*** Given records

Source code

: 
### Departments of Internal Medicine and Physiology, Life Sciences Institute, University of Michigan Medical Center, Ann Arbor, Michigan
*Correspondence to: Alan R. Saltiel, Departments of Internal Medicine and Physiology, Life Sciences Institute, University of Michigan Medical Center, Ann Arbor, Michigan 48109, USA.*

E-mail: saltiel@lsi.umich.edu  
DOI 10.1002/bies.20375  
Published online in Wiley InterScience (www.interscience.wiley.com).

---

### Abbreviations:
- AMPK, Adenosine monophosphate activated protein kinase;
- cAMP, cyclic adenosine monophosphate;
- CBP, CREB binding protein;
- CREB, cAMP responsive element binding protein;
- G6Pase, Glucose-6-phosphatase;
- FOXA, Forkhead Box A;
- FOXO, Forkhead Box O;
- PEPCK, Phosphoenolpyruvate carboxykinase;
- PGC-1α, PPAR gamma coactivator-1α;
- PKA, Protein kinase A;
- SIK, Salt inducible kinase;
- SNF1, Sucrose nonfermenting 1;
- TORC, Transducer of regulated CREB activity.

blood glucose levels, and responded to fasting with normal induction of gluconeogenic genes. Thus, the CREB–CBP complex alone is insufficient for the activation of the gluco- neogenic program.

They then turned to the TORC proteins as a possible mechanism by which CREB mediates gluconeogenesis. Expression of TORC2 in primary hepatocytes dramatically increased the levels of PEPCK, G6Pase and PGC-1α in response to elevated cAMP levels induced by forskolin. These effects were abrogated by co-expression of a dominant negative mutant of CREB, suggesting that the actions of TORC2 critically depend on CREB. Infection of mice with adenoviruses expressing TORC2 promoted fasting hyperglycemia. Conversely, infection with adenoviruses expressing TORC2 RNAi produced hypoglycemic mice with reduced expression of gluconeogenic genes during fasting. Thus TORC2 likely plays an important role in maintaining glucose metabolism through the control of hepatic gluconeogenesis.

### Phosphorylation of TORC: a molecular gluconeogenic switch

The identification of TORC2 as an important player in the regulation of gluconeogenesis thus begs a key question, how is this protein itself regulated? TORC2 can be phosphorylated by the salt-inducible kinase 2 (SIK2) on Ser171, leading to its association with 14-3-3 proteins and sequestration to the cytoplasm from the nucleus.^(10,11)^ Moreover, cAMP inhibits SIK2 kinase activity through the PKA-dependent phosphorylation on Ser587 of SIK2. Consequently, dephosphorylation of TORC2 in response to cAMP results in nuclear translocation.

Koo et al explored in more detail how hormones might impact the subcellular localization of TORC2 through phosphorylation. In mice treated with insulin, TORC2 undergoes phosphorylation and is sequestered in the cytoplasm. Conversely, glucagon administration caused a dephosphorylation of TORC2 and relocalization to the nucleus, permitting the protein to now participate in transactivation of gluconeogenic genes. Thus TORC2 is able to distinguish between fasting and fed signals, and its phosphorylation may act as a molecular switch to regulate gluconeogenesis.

******

_Try it_:
Would you please transcribe the lines above exactly, starting with the first line of the material and ending with the line that has "blood glucose levels, and"?

_Output of the exercise_:
Source code

: 
### Departments of Internal Medicine and Physiology, Life Sciences Institute, University of Michigan Medical Center, Ann Arbor, Michigan
*Correspondence to: Alan R. Saltiel, Departments of Internal Medicine and Physiology, Life Sciences Institute, University of Michigan Medical Center, Ann Arbor, Michigan 48109, USA.*

E-mail: saltiel@lsi.umich.edu  
DOI 10.1002/bies.20375  
Published online in Wiley InterScience (www.interscience.wiley.com).

---

### Abbreviations:
- AMPK, Adenosine monophosphate activated protein kinase;
- cAMP, cyclic adenosine monophosphate;
- CBP, CREB binding protein;
- CREB, cAMP responsive element binding protein;
- G6Pase, Glucose-6-phosphatase;
- FOXA, Forkhead Box A;
- FOXO, Forkhead Box O;
- PEPCK, Phosphoenolpyruvate carboxykinase;
- PGC-1α, PPAR gamma coactivator-1α;
- PKA, Protein kinase A;
- SIK, Salt inducible kinase;
- SNF1, Sucrose nonfermenting 1;
- TORC, Transducer of regulated CREB activity.

blood glucose levels, and responded to fasting with normal induction of gluconeogenic genes. Thus, the CREB–CBP complex alone is insufficient for the activation of the gluco- neogenic program.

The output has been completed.